Activity: Looking at the entries, say how many lines contain the string "only". Offer nothing besides the number.
Start of Available records
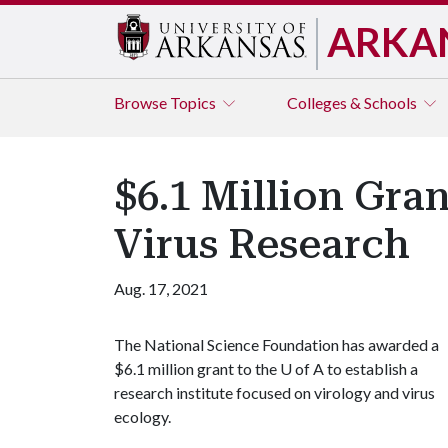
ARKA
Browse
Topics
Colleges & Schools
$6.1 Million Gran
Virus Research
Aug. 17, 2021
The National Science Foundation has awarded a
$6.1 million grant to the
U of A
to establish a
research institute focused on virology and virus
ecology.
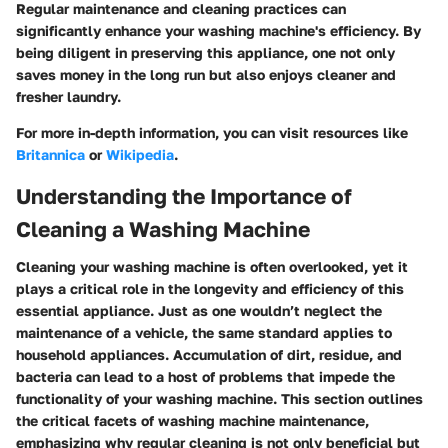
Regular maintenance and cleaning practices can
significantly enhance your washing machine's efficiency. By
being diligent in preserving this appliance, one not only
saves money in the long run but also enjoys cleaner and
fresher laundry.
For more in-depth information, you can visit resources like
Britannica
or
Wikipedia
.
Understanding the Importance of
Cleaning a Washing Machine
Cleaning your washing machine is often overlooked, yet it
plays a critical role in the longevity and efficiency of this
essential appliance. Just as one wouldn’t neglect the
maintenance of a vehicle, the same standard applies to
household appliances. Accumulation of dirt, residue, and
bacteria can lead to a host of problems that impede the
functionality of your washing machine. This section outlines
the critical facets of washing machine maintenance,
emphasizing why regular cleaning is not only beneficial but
End of Available records
Solution for this problem: 2